Database for local language / foreign language / altname translation for geographic regions

Hey,

I have been working on this repo: abdullahdevrel/geoname_altname: Parsing and processing foreign language or alternative location names from Geonames.org. (github.com)

The repository contains a database and instructions for obtaining foreign/local translations of geographic regions in a single database. The database accepts the geoname_id from geonames.org as the key.

Why does IPinfo not provide region name translations/altnames in the IP location data?

Our IP geolocation dataset has become so granular, that there is no location dataset out there that has full translation coverage in different languages.

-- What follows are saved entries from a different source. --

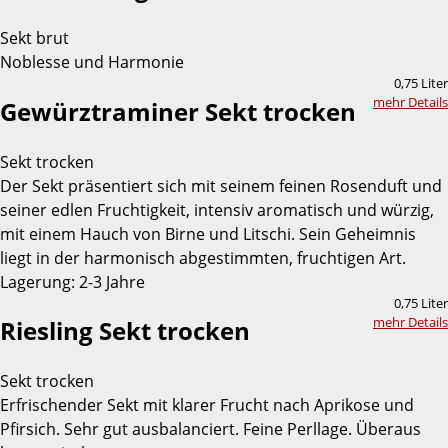
Sekt brut
Noblesse und Harmonie
0,75 Liter
mehr Details
Gewürztraminer Sekt trocken
Sekt trocken
Der Sekt präsentiert sich mit seinem feinen Rosenduft und
seiner edlen Fruchtigkeit, intensiv aromatisch und würzig,
mit einem Hauch von Birne und Litschi. Sein Geheimnis
liegt in der harmonisch abgestimmten, fruchtigen Art.
Lagerung: 2-3 Jahre
0,75 Liter
mehr Details
Riesling Sekt trocken
Sekt trocken
Erfrischender Sekt mit klarer Frucht nach Aprikose und
Pfirsich. Sehr gut ausbalanciert. Feine Perllage. Überaus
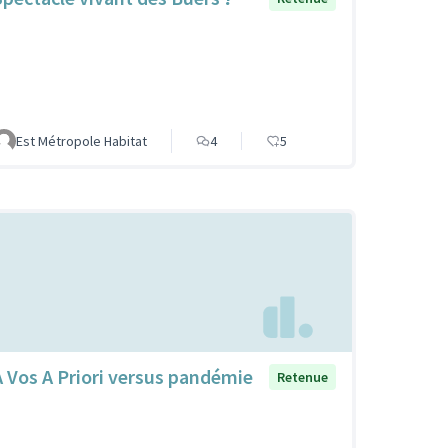
Est Métropole Habitat
4
5
A Vos A Priori versus pandémie
Retenue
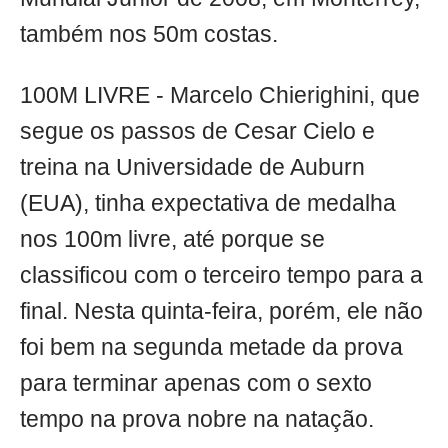
também nos 50m costas.
100M LIVRE - Marcelo Chierighini, que
segue os passos de Cesar Cielo e
treina na Universidade de Auburn
(EUA), tinha expectativa de medalha
nos 100m livre, até porque se
classificou com o terceiro tempo para a
final. Nesta quinta-feira, porém, ele não
foi bem na segunda metade da prova
para terminar apenas com o sexto
tempo na prova nobre na natação.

As our foremost priority is providing accurate, predictable, and structured data, we cannot include the alternate names or language translations of geographic regions in our dataset as this will include “gaps” in the database.

If we choose a fixed number of translations to be included in our location data, we must ensure that we include those translations for all location points, no matter how sparse they may be or how many IPs are located there. This is not possible without making a significant compromise in accuracy by moving the IP located region to the nearest major geographic point.

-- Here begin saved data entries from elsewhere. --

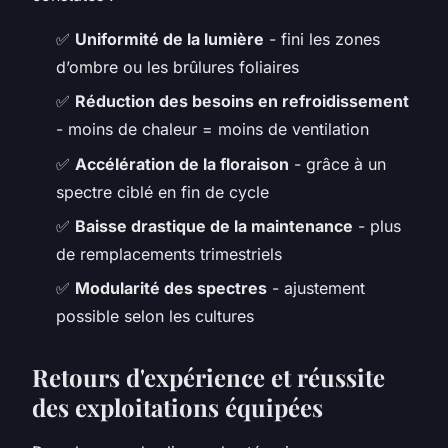
✅
Uniformité de la lumière
- fini les zones
d’ombre ou les brûlures foliaires
✅
Réduction des besoins en refroidissement
- moins de chaleur = moins de ventilation
✅
Accélération de la floraison
- grâce à un
spectre ciblé en fin de cycle
✅
Baisse drastique de la maintenance
- plus
de remplacements trimestriels
✅
Modularité des spectres
- ajustement
possible selon les cultures
Retours d'expérience et réussite
des exploitations équipées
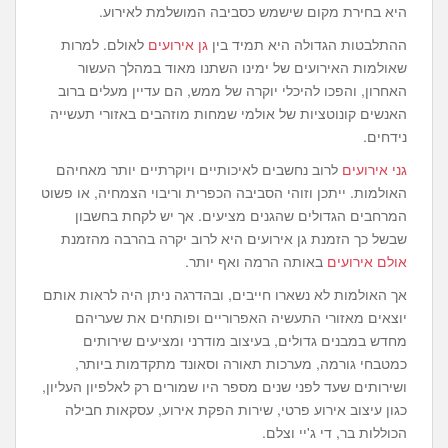
היא בחירת מקום שישמש כסביבה המושלמת לאירוע.
ההתלבטות הגדולה היא תמיד בין
גן אירועים
לאולם. למרות
שאולמות האירועים של ימינו השתנו מאוד במהלך העשור
האחרון, והפכו להיכלי יוקרה של ממש, הם עדיין מעלים ברוב
האנשים קונוטציות של אולמי שמחות מוזהבים באזורי תעשייה
נידחים.
גני אירועים
לרוב נחשבים לאיכותיים ויוקרתיים יותר מאחיהם
האולמות. ייתכן וזוהי הסביבה הכפרית וריבוי הצמחיה, או פשוט
המרחבים הגדולים שהגנים מציעים. אך יש לקחת בחשבון
שבשל כך הזמנת גן אירועים היא לרוב יקרה בהרבה מהזמנת
אולם אירועים
באותה הרמה ואף יותר.
אך האולמות לא נשארו חייבים, ובהדרגה ניתן היה לראות אותם
יוצאים מאזורי התעשיה האפרוריים ופותחים את שעריהם
מחדש במבנים גדולים, בעיצוב מודרני ומציעים שירותים
כמטבחי גורמה, מערכות תאורה וסאונד מתקדמות ביותר,
ושירותים שעד לפני שנים מספר היו שמורים רק לאלפיון העליון,
כגון עיצוב אירוע פרטי, שירות הפקת אירוע, עסקאות חבילה
הכוללות בר, די ג'יי וצלם.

Another issue is size. Our geolocation data is extremely granular and, consequently, quite large in size. If we include regional name translations, the size of our location database will increase substantially based on the number of translations we choose to include.

Solution for providing region name translations

We chose to provide our users with the authority and flexibility to bring their own database of translated location names that complement our location database. Geonames is a crowd-sourced dataset. It is fantastic because it is free and open-source. They have a bunch of datasets that you can experiment with.

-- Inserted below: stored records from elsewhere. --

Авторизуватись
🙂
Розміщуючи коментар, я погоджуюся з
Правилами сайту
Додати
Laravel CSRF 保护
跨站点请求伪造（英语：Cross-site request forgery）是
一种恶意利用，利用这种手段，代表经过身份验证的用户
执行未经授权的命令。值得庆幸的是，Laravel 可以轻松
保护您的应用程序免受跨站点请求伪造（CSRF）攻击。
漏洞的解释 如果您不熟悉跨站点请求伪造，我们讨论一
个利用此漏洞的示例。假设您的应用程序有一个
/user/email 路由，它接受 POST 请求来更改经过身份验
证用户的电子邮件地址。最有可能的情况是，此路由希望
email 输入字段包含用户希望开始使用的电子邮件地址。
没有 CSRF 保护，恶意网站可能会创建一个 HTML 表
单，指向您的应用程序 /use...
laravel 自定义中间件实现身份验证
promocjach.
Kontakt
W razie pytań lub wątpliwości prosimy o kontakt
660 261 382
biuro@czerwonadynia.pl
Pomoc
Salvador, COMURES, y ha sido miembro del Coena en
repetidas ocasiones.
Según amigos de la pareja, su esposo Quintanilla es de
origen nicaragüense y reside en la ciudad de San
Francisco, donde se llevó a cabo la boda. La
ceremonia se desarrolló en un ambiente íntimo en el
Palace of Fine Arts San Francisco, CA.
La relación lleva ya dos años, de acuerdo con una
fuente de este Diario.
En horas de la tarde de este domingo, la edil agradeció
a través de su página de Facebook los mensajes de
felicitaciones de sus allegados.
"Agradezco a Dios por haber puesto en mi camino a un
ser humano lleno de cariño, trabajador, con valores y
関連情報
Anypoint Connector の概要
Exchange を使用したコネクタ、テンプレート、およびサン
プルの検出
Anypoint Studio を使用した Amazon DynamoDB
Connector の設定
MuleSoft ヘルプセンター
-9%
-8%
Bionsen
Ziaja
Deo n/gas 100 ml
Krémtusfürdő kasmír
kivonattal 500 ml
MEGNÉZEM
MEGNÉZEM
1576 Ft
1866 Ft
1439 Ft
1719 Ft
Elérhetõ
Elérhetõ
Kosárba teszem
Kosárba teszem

You can also check the included Jupyter notebook and tweak the settings as you please.

Caveats

  • Currently, the geoname_altname database includes the geoname_id, which is only available in the “standard” variant of the IP geolocation database. I will look into providing universal support to all of our databases that include any form of geographic identifier.
  • I have not yet set up regular data dumps on the repository. It is not an immediate priority as the geonames database is relatively stable and does not require many updates.

Feedback Needed, please.

I would greatly appreciate some feedback on the repo, prioritizing the idea of “stability.” If you can share feedback, instructions, and suggestions about the direction of the repo and the produced database, I would be very grateful. Thank you very much.